Rosa tiene otra hija, Alejandra, de 23 años, que se fue de la casa al casarse: “Soy madre soltera desde hace 16 años. He estado aquí y he sacado adelante a mis niños. Me da un gran orgullo porque soy una mujer muy luchona y siempre lo he sido. Doy gracias a Dios que he salido adelante con mis hijos, porque en los lugares donde vivimos es increíble de que estemos bien”, relata.

La familia comparte una de las dos habitaciones de una choza levantada en un terreno baldío sobre la avenida Morelos, en los confines de Santa Clara y Buenavista, a unos metros de la autopista México-Pachuca; la otra habitación no la usan porque tiene más goteras.

Las paredes están hechas de cartón, plástico y maderas que Rosa y Christian han recolectado. Usan una cobija en vez de puerta y el suelo de tierra en esta época de lluvias es un lodazal. La familia se cuelga de un poste cercano para tener luz, se alumbran con un solo foco.

“Llegamos aquí porque nos corrían cuando no teníamos para la renta. Andaba en la calle y me quedaba en los baldíos o en cualquier lado con ellos, hasta que llegué aquí y puse una mantita y me tapaba con mis hijos, luego hice un cuartito y así fue la historia de nuestra casa. Estos cuartitos me han costado”.

Su posesión más preciada es una grabadora a la que sólo le sirven el reproductor de cassette y el radio; ahí la mujer que no concluyó la primaria escucha los noticiarios “para saber lo que está pasando” en el país o bien, en otros momento cantar sus canciones preferidad de Rocío Dúrcal y Ana Gabriel.
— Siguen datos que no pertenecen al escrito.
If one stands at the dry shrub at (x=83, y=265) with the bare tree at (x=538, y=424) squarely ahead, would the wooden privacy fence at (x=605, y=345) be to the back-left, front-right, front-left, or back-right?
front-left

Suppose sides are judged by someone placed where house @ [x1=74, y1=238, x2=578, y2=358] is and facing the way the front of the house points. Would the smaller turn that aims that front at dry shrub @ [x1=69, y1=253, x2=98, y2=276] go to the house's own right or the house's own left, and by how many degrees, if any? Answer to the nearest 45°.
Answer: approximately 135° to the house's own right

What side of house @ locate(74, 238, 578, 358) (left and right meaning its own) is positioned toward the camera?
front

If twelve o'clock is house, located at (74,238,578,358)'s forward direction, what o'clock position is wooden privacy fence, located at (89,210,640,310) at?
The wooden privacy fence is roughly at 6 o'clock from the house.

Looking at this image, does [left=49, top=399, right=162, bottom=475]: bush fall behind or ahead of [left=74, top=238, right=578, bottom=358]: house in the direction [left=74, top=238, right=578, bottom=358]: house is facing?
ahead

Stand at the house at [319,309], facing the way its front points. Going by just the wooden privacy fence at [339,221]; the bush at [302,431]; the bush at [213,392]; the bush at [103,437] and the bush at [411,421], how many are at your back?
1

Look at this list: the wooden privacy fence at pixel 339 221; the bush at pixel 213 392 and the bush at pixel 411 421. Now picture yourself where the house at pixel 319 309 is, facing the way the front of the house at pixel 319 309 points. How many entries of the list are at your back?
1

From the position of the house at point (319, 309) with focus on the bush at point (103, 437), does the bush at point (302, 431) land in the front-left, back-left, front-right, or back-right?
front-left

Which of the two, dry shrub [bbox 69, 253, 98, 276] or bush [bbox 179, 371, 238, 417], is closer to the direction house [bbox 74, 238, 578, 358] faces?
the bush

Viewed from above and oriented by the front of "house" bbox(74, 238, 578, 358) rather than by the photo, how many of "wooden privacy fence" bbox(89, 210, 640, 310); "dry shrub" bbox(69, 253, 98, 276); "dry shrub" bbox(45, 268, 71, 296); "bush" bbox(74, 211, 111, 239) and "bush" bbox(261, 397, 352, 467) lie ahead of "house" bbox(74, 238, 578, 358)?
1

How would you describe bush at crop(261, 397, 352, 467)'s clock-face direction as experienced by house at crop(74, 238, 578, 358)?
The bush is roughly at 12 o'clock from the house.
Los sillones donde duermen sirven también de sala, sólo que ahora están mojados por la lluvia: el agua se coló por las tejas de plástico agujereadas y empapó los muebles y cobijas. En la vivienda, Rosa recolectó una cubeta de agua de lluvia con la prevé cocinar, lavar trastes y preparar un café. No le gusta el sabor del agua, pero la hierve porque de esta forma se ahorra los 20 pesos que cuesta un tambo de 300 litros, o la caminada de 10 cuadras cerro arriba para llenar su única cubeta.

“No me gusta el café de agua ‘llovida’, se puede cocinar si la hierves, pero cuando te preparas el café le queda un sabor feo al final”. Por hoy ese será el desayuno y la cena.

La familia se sostiene de los ingresos generados por empleos informales: Armando barre las banquetas de los vecinos a cambio de propinas que van de tres a cinco pesos. Christian sale de su casa a las seis de la mañana y regresa pasadas las 20:00 horas, a veces trabaja como ayudante de albañil, otras se sube a los camiones a cantar temas de hip-hop, o se pone a vender dulces y regresa a casa con 70 pesos.

Rosa trabajaba en la construcción con un sueldo de mil pesos a la semana hasta que se lastimó.